For a few of the children, making it to surgery wasn’t a given. “There were a couple kids who almost died right in front of us the night before surgery,” he says. “And now, a lot of them are cured and won’t need future operations. I think it’s because of how strong they are. They were the ones who were able to survive for so long.”
For these severely sick kids, the team had to calculate treatment differently too. In the United States, pediatric heart surgeons can operate under the premise of re-operation being possible. It’s often part of treatment as children grow and their hearts become full-sized.
“I had one 11-year-old with end-stage tetralogy of Fallot. There was very little blood flow getting to his lungs, even the squeezing function of his heart was reduced, very cyanotic, had an infection. He was super high risk,” explains Dr. Goldstone. “Since our group operates by consensus there was a bit of debate on if we should proceed, but in the end, we decided to offer him the surgery. And he did great. So great that it changed my mind about what you can do. I mean, that kid walked out of the hospital.”
“I was so confident in our team and the hospital team we were working with there that we decided to do a four-kilo infant with tetralogy of Fallot,” says Dr. Goldstone. “I was concerned that they would need their pulmonary valve removed during surgery and concerned how they would fare postoperatively in the ICU [intensive care unit] after we left.”
“But I had read this paper and saw this presentation from a surgeon in Iran where he uses the right atrial appendage to recreate a new pulmonary valve for these kids,” continues Dr. Goldstone. “So, I did that, and it actually worked.”
It worked so well that Dr. Goldstone is bringing it back to the U.S. with him. “It’s something I’ll do now if I have to get rid of the pulmonary valve,” he says. “That kid was off the ventilator within an hour of surgery, and went home shortly after we left.”
The experience also created unbreakable bonds. Bonds between the Columbia team who are already planning their trip back next year. Bonds with the surgical teams on the ground in Nigeria. Bonds with the entire medical group that traveled with VOOM, both on the adult and pediatric side. And bonds with the families, children, and local community.
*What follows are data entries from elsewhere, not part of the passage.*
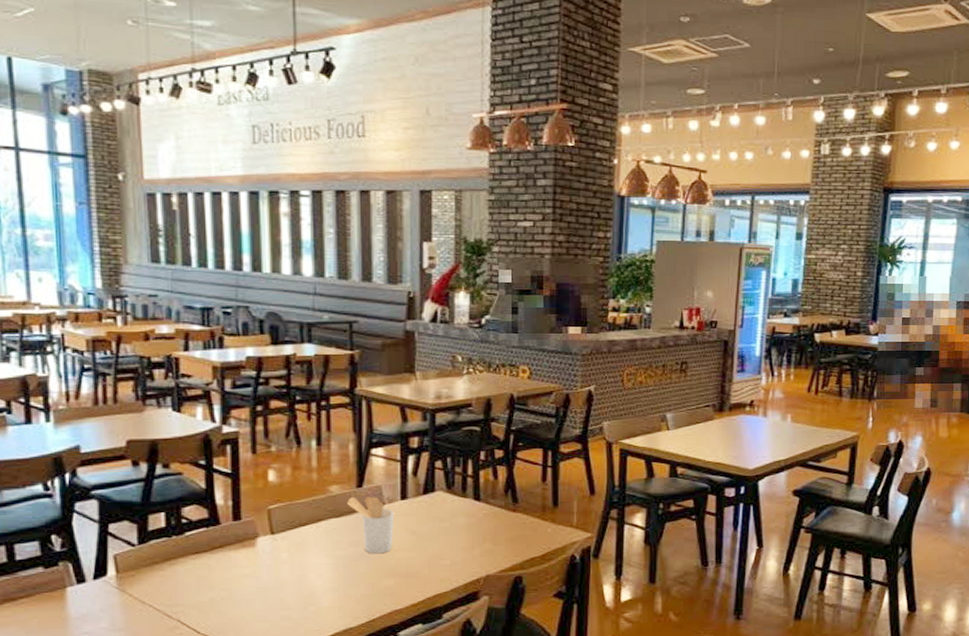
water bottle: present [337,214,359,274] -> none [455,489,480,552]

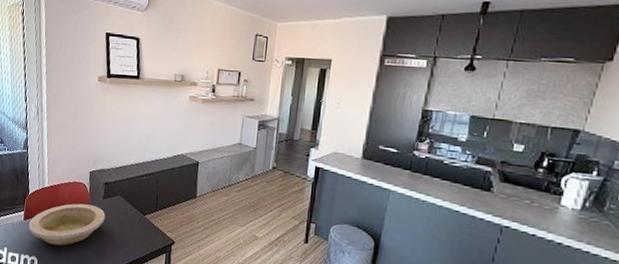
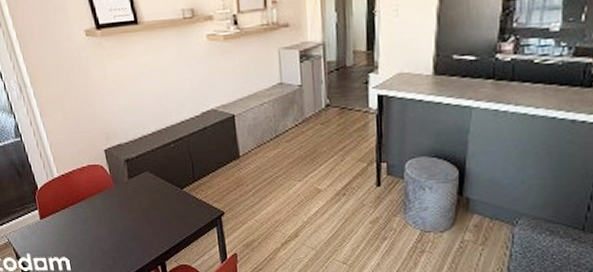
bowl: present [29,203,106,246] -> none [48,188,137,241]

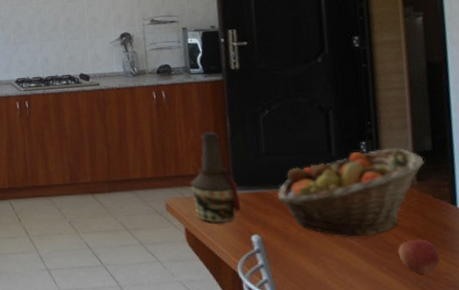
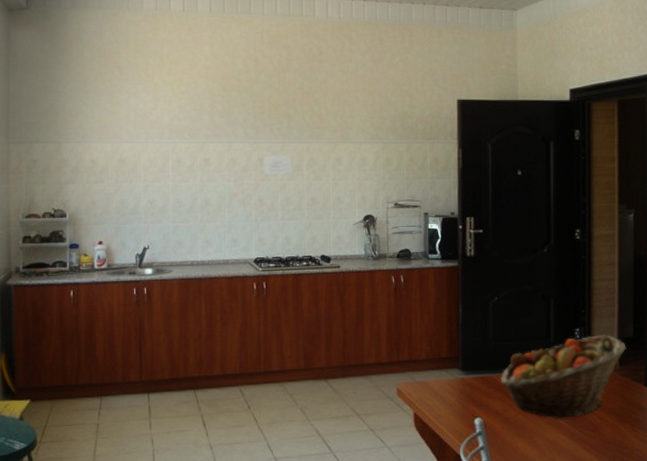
bottle: present [191,131,242,223] -> none [422,317,467,408]
apple: present [398,239,440,274] -> none [600,419,633,451]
“We all really connected. And one of the most incredible parts were all the parents who didn’t know each other going into this, but they grouped together and took care of each other’s children,” says Dr. Goldstone. “That 11-year-old I mentioned earlier lost both of his parents in a tragic motor vehicle accident, and if he was crying because he was uncomfortable or homesick they would all care for him, console him. It was an amazing thing to see.”
It was such a rewarding mission that Dr. Goldstone is still processing how much it has affected him and how privileged he feels to have done it. “It's very easy as a physician in the United States, especially in New York I think, to get caught up in the stuff outside of medicine because we're hounded by it—whether documentation, billing, et cetera,” he says. “This reminded me of why I became a doctor. Just helping people. It makes me appreciate my job all the more coming back.”
“And more than anything it makes me appreciate my team. Our approach requires an outstanding team beginning to end,” says Dr. Goldstone. “That's something very special about MSCHONY, Columbia and NYP in general. The people here are so dedicated. To see that dedication in Nigeria was just amazing, heartwarming. It gives you all the feels.”